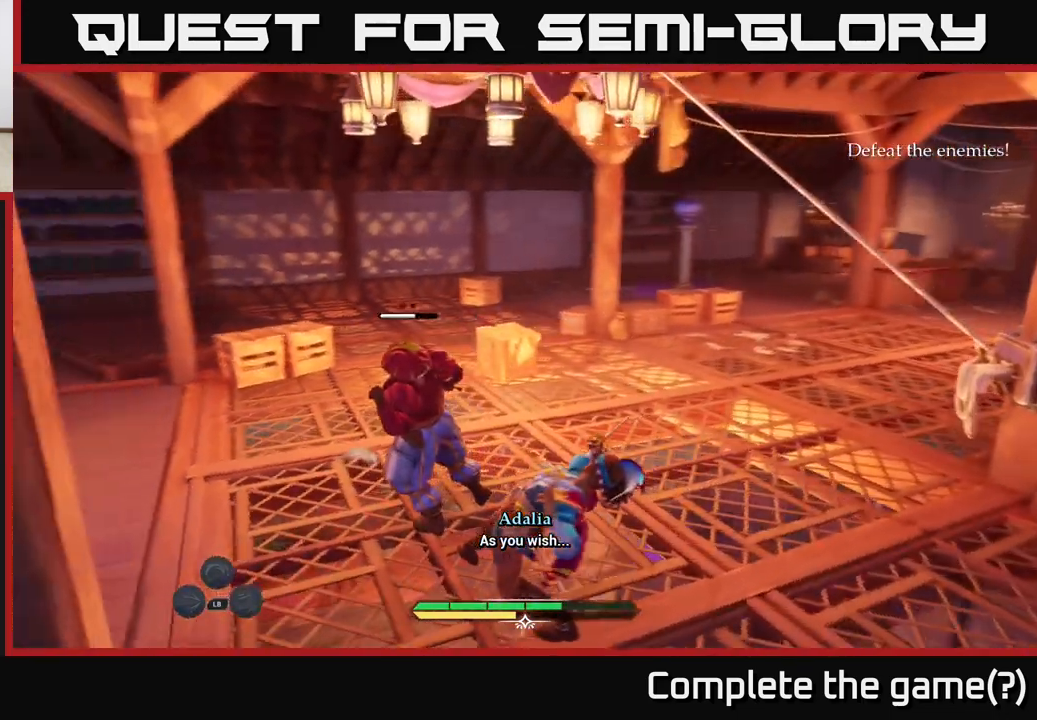
{"buttons": [], "left_stick": "center", "right_stick": "center", "events": [[400, "X", "down"], [417, "left_stick", "up"], [433, "X", "up"], [500, "left_stick", "center"]]}
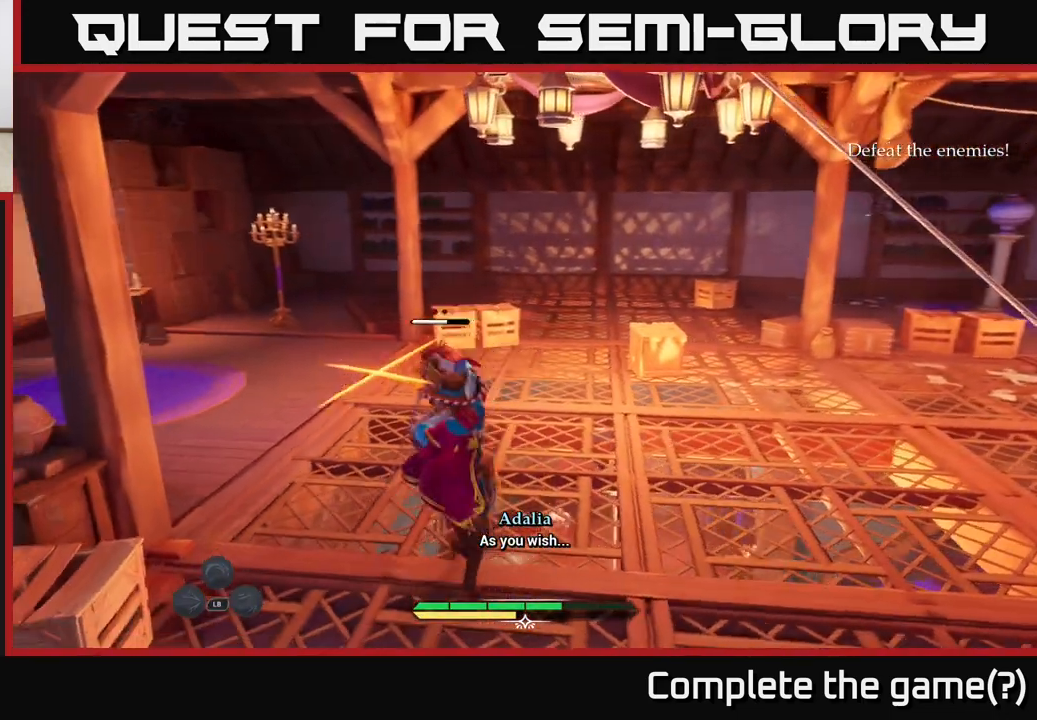
{"buttons": [], "left_stick": "up", "right_stick": "center", "events": [[83, "left_stick", "up-left"], [117, "B", "down"], [183, "left_stick", "left"], [217, "B", "up"], [283, "B", "down"], [333, "left_stick", "center"], [350, "B", "up"], [400, "left_stick", "up"]]}
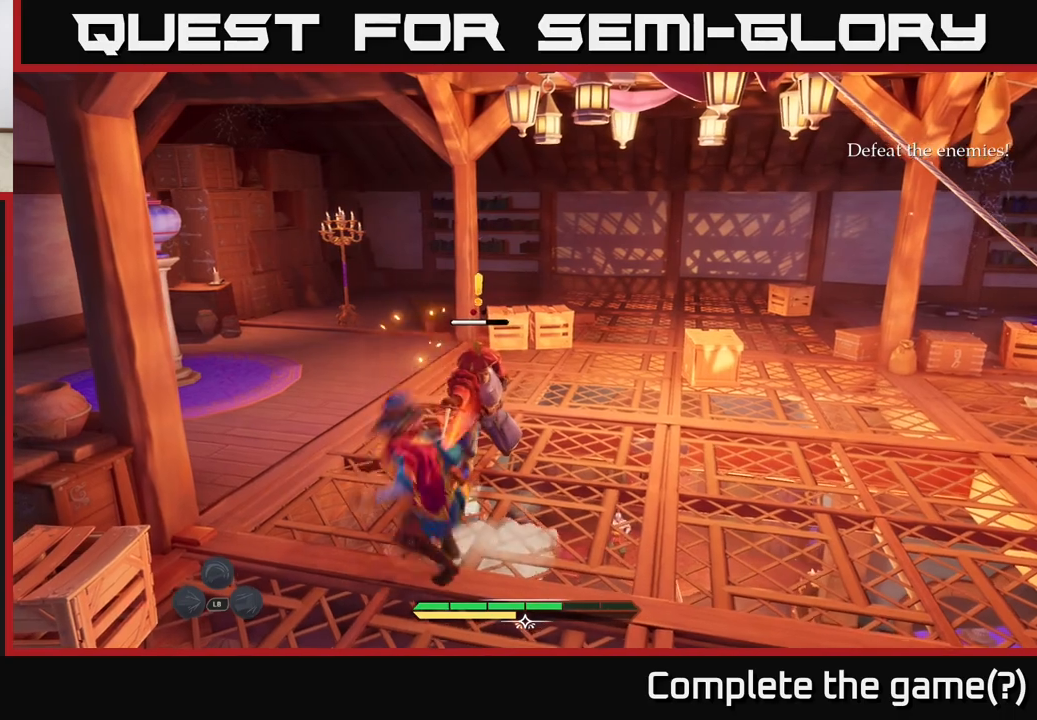
{"buttons": ["X"], "left_stick": "up-right", "right_stick": "center", "events": [[150, "X", "down"], [233, "left_stick", "up-right"], [250, "X", "up"], [467, "X", "down"]]}
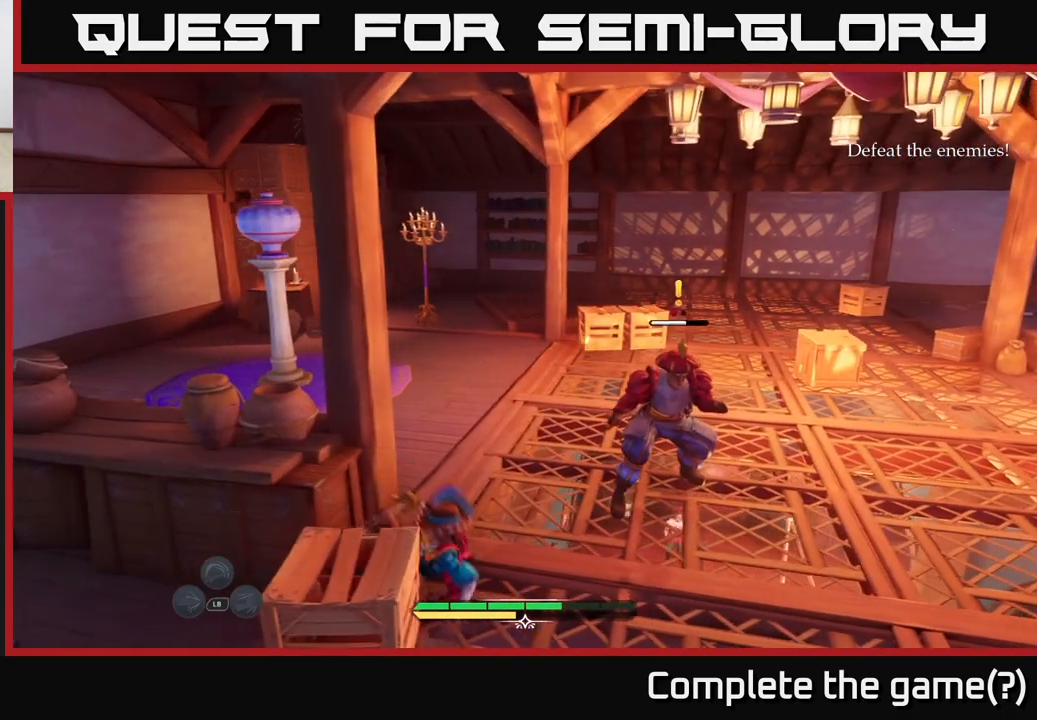
{"buttons": [], "left_stick": "up-right", "right_stick": "center", "events": [[50, "X", "up"], [183, "X", "down"], [233, "X", "up"], [367, "X", "down"], [417, "X", "up"]]}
########
§ **INSTRUCTIONS FOR THE TASK**
Every line of the data above is to be set down exactly; the pictures are not.

§ **ANSWER TO THIS EXERCISE**
{"buttons": [], "left_stick": "center", "right_stick": "center", "events": [[400, "X", "down"], [417, "left_stick", "up"], [433, "X", "up"], [500, "left_stick", "center"]]}
{"buttons": [], "left_stick": "up", "right_stick": "center", "events": [[83, "left_stick", "up-left"], [117, "B", "down"], [183, "left_stick", "left"], [217, "B", "up"], [283, "B", "down"], [333, "left_stick", "center"], [350, "B", "up"], [400, "left_stick", "up"]]}
{"buttons": ["X"], "left_stick": "up-right", "right_stick": "center", "events": [[150, "X", "down"], [233, "left_stick", "up-right"], [250, "X", "up"], [467, "X", "down"]]}
{"buttons": [], "left_stick": "up-right", "right_stick": "center", "events": [[50, "X", "up"], [183, "X", "down"], [233, "X", "up"], [367, "X", "down"], [417, "X", "up"]]}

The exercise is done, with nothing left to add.